Now that I have Firefox event data in SQL, I can start looking at retention, churn, active users, engagement and funnel analysis. Eventually, we want this process to be automated, data stored in Redshift (like a lot of other Mozilla data) and exposed via easy query/visualization/collaboration tools. We’re working with the Mozilla Telemetry & Data Pipeline teams to make that happen.

A big thanks to Roberto Vitillo and Mark Reid for the help in creating the Spark scripts, and Richard Newman for double-dog daring me to try this.

February 22, 2016

Firefox on Mobile: A/B Testing and Staged Rollouts

We have decided to start running A/B Testing in Firefox for Android. These experiments are intended to optimize specific outcomes, as well as, inform our long-term design decisions. We want to create the best Firefox experience we can, and these experiments will help.

The system will also allow us to throttle the release of features, called staged rollout or feature toggles, so we can monitor new features in a controlled manner across a large user base and a fragmented device ecosystem. If we need to rollback a feature for some reason, we’d have the ability to do that, quickly without needing people to update software.

Technical details:

Mozilla Switchboard is used to control experiment segmenting and staged rollout.
UI Telemetry is used to collect metrics about an experiment.
Unified Telemetry is used to track active experiments so we can correlate to application usage.

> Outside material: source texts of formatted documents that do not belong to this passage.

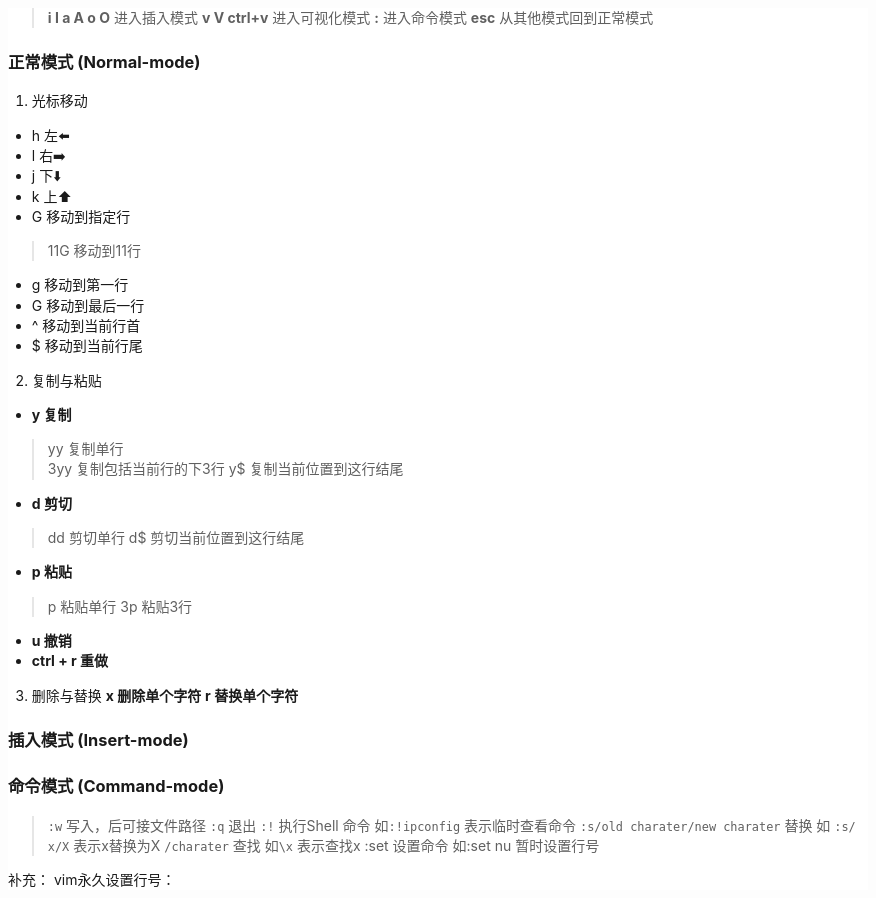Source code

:> **i I a A o O** 进入插入模式
> **v V ctrl+v** 进入可视化模式
> **:** 进入命令模式
> **esc** 从其他模式回到正常模式

### 正常模式 (Normal-mode) 
1. 光标移动
* h 左⬅️
* l 右➡️
* j 下⬇️
* k 上⬆️
* G 移动到指定行
> 11G 移动到11行
* g 移动到第一行
* G 移动到最后一行
* ^ 移动到当前行首
* $ 移动到当前行尾
 2. 复制与粘贴
 
- **y 复制**

>  yy  复制单行   
>  3yy 复制包括当前行的下3行
>  y$ 复制当前位置到这行结尾

- **d 剪切**

> dd 剪切单行 
> d$ 剪切当前位置到这行结尾

- **p 粘贴** 

> p 粘贴单行 
> 3p 粘贴3行

- **u 撤销** 
- **ctrl + r 重做**

3. 删除与替换
 **x  删除单个字符**
 **r 替换单个字符**

### 插入模式 (Insert-mode) 
### 命令模式 (Command-mode) 

> `:w` 写入，后可接文件路径 
> `:q` 退出 
> `:!` 执行Shell 命令  如`:!ipconfig` 表示临时查看命令
> `:s/old charater/new charater` 替换 如 `:s/x/X` 表示x替换为X
> `/charater` 查找 如`\x` 表示查找x
> :set 设置命令  如:set nu 暂时设置行号

补充：
vim永久设置行号：

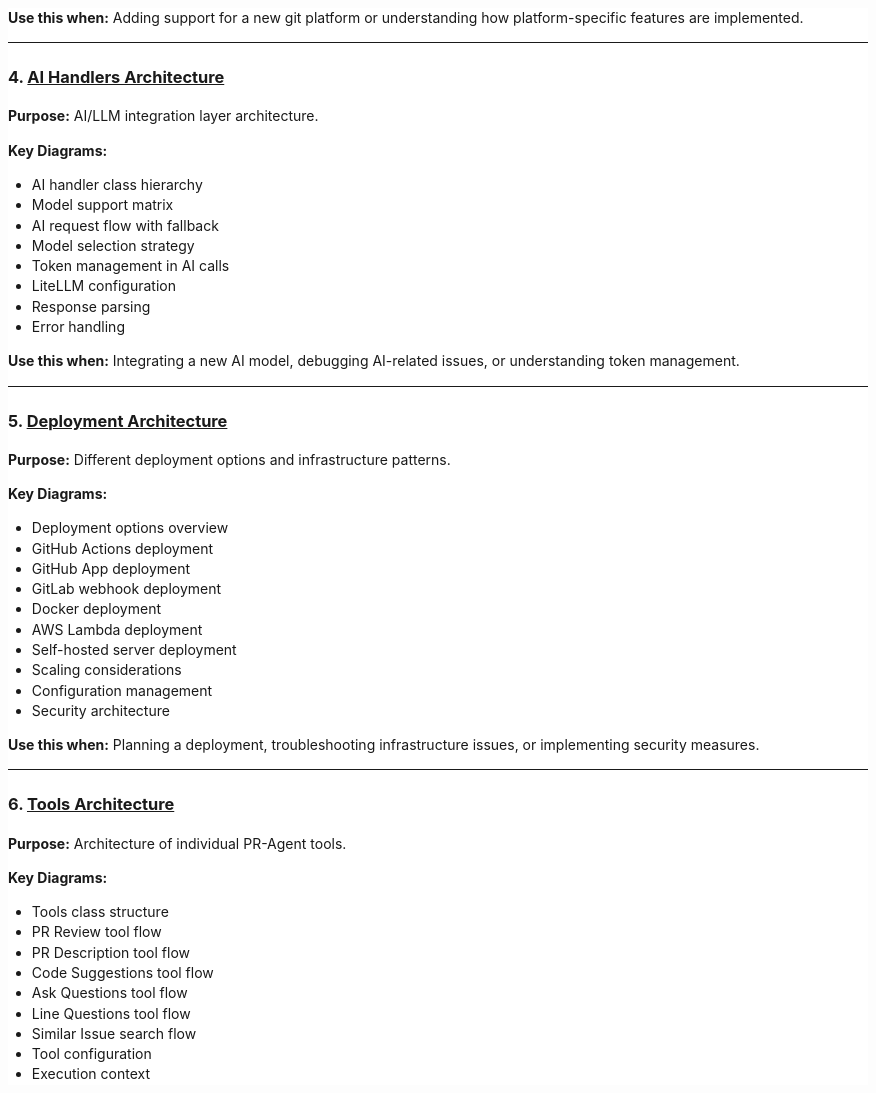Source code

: **Use this when:** Adding support for a new git platform or understanding how platform-specific features are implemented.

---

### 4. [AI Handlers Architecture](./04-ai-handlers.md)
**Purpose:** AI/LLM integration layer architecture.

**Key Diagrams:**
- AI handler class hierarchy
- Model support matrix
- AI request flow with fallback
- Model selection strategy
- Token management in AI calls
- LiteLLM configuration
- Response parsing
- Error handling

**Use this when:** Integrating a new AI model, debugging AI-related issues, or understanding token management.

---

### 5. [Deployment Architecture](./05-deployment-architecture.md)
**Purpose:** Different deployment options and infrastructure patterns.

**Key Diagrams:**
- Deployment options overview
- GitHub Actions deployment
- GitHub App deployment
- GitLab webhook deployment
- Docker deployment
- AWS Lambda deployment
- Self-hosted server deployment
- Scaling considerations
- Configuration management
- Security architecture

**Use this when:** Planning a deployment, troubleshooting infrastructure issues, or implementing security measures.

---

### 6. [Tools Architecture](./06-tools-architecture.md)
**Purpose:** Architecture of individual PR-Agent tools.

**Key Diagrams:**
- Tools class structure
- PR Review tool flow
- PR Description tool flow
- Code Suggestions tool flow
- Ask Questions tool flow
- Line Questions tool flow
- Similar Issue search flow
- Tool configuration
- Execution context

What is Mozilla Switchboard?

Mozilla Switchboard is based on Switchboard, an open source SDK for doing A/B testing and staged rollouts from the folks at KeepSafe. It connects to a server component, which maintains a list of active experiments.

The SDK does create a UUID, which is stored on the device. The UUID is sent to the server, which uses it to “bucket” the client, but the UUID is never stored on the server. In fact, the server does not store any data. The server we are using was ported to Node from PHP and is being hosted by Mozilla.

We decided to start using Switchboard because it’s simple, open source, has client code for Android and iOS, saves no data on the server and can be hosted by Mozilla.

Planning Experiments

The Mobile Product and UX teams are the primary drivers for creating experiments, but as is common on the Mobile team, ideas can come from anywhere. We have been working with the Mozilla Growth team, getting a better understanding of how to design the experiments and analyze the metrics. UX researchers also have input into the experiments.

Once Product and UX complete the experiment design, Development would land code in Firefox to implement the desired variations of the experiment. Development would also land code in the Switchboard server to control the configuration of the experiment: On what channels is it active? How are the variations distributed across the user population?

Since we use Telemetry to collect metrics on the experiments, the Beta channel is likely our best time period to run experiments. Telemetry is on by default on Nightly, Aurora and Beta; and Beta is the largest user base of those three channels.

Once we decide which variation of the experiment is the “winner”, we’ll change the Switchboard server configuration for the experiment so that 100% of the user base will flow through the winning variation.

Yes, a small percentage of the Release channel has Telemetry enabled, but it might be too small to be useful for experimentation. Time will tell.

What’s Happening Now?

We are trying to be very transparent about active experiments and staged rollouts. We have a few active experiments right now.

Onboarding A/B experiment with several variants.
Easy entry points for accessing History and Bookmarks on the main menu.
Experimenting with the awesomescreen behavior when displaying search results page.

You can always look at the Mozilla Switchboard configuration to see what’s happening. Over time, we’ll be adding support to Firefox for iOS as well.